The nation is watching closely as California works to wrench the redistricting process away from gerrymandering and toward a map that better represents Californians, and several national media outlets are writing about the process this week, as we await the release of the preliminary maps.
This week, the Citizens Redistricting Commission will unveil its first round of maps, which were painstakingly drawn after months of travels around the state to hear from Californians from various communities about their concerns, desires, and needs.
Preliminary “visualizations” were posted online earlier this week, and commentary has been prolific. Many groups and individuals have found much to like with the online maps.

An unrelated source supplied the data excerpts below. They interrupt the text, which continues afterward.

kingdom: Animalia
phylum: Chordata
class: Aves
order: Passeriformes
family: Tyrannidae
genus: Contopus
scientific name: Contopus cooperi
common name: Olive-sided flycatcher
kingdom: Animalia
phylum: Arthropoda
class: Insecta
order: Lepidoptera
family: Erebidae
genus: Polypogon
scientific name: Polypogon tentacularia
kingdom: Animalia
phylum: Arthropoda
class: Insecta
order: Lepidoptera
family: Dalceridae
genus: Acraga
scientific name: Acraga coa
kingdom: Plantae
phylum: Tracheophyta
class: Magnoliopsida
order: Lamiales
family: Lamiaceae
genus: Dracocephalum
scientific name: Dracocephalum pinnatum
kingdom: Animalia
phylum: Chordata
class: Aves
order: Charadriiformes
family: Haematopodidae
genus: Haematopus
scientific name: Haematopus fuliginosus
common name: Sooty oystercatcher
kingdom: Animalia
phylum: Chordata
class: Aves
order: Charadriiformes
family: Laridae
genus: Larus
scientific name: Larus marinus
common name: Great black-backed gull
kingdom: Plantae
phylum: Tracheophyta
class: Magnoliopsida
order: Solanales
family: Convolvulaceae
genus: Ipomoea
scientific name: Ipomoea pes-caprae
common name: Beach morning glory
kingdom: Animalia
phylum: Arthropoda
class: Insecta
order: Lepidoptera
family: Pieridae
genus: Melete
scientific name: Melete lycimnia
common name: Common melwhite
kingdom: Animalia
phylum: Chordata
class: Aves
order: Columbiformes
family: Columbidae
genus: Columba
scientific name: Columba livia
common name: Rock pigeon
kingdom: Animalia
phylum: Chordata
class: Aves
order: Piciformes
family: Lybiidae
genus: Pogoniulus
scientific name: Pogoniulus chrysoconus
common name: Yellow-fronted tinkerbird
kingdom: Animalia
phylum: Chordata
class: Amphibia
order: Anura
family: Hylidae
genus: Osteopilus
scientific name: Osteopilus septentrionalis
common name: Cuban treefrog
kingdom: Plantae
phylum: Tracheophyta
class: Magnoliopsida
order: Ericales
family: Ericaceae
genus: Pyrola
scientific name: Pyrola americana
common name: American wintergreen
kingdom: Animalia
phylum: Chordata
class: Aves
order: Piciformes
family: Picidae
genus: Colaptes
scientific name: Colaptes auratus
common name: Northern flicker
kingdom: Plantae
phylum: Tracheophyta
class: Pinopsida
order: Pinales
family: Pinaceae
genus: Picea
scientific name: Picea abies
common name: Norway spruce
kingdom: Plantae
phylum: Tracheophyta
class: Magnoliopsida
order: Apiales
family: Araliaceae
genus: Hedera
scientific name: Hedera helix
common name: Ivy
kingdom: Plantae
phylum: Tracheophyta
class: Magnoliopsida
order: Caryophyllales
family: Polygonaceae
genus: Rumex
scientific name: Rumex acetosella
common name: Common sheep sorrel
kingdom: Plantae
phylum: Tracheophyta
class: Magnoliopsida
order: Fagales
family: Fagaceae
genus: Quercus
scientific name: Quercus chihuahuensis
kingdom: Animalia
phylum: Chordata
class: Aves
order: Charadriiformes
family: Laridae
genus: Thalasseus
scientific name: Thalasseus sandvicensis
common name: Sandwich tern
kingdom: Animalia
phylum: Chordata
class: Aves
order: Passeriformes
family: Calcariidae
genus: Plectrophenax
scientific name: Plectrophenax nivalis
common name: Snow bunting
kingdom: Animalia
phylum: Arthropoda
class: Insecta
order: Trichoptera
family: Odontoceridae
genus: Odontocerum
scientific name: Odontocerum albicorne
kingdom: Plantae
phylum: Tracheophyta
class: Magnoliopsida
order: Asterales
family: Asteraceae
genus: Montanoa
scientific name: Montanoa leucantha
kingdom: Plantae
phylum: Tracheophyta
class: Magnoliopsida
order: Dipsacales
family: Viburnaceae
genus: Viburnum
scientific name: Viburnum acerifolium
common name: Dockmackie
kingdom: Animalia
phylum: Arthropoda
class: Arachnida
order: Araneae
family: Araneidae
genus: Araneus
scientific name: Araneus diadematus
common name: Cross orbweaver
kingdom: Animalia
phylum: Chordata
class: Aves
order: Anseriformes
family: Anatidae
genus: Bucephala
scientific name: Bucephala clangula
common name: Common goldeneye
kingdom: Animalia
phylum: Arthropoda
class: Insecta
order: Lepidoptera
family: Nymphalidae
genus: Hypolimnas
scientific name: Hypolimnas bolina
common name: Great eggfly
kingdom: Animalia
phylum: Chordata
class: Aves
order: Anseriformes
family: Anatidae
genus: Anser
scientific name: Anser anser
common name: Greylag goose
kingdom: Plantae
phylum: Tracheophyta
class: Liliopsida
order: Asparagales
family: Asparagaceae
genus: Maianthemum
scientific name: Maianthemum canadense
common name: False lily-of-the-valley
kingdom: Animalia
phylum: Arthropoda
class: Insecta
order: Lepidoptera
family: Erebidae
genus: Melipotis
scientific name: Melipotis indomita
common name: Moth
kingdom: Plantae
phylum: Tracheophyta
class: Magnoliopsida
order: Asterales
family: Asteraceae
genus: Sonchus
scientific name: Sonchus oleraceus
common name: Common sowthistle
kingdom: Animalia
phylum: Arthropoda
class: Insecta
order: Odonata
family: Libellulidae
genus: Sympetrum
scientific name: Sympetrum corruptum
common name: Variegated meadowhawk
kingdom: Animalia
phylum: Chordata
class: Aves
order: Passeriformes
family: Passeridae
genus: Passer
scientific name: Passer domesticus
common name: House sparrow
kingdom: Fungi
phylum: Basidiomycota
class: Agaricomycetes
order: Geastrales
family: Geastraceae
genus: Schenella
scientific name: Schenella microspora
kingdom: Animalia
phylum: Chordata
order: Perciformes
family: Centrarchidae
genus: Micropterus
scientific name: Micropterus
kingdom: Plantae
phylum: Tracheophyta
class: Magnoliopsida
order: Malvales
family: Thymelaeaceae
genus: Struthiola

Others say they want more of a voice in the process as it moves forward.
State and Congressional lawmakers are also paying close attention, because the new district lines affect who is in their district, their chances in future elections, and in some cases, whether they have a district at all.
Alex Isenstadt of the national online news outlet Politico spoke with several lawmakers on both sides of the aisle who stand to lose a lot as the maps are redrawn to better reflect California communities, regions, and citizen interests.
Pols who have become fixtures in the state and on Capitol Hill and who have skated to reelection are preparing to face a political Armageddon. Decades-old seats will vanish. Some members will retire. Others will be forced to run against fellow incumbents from the same party.
“To say every politician in California is holding their breath would be an understatement,” said Jim Ross, a Bay Area-based Democratic consultant, who pointed out that a rough blueprint the commission released last week “sent some people into a fit.”
This day of reckoning has long been on the horizon. The independent citizen-led commission, initially proposed by former Republican Gov. Arnold Schwarzenegger and approved by voters in a referendum last year, has been meeting for the past two months with an eye toward demolishing each of the state’s 53 incumbent-coddling districts.
Friday’s draft will not be the final version: The committee is slated to unveil its final plan in August after soliciting public feedback. But those familiar with the process said any changes made to the draft version will be minor.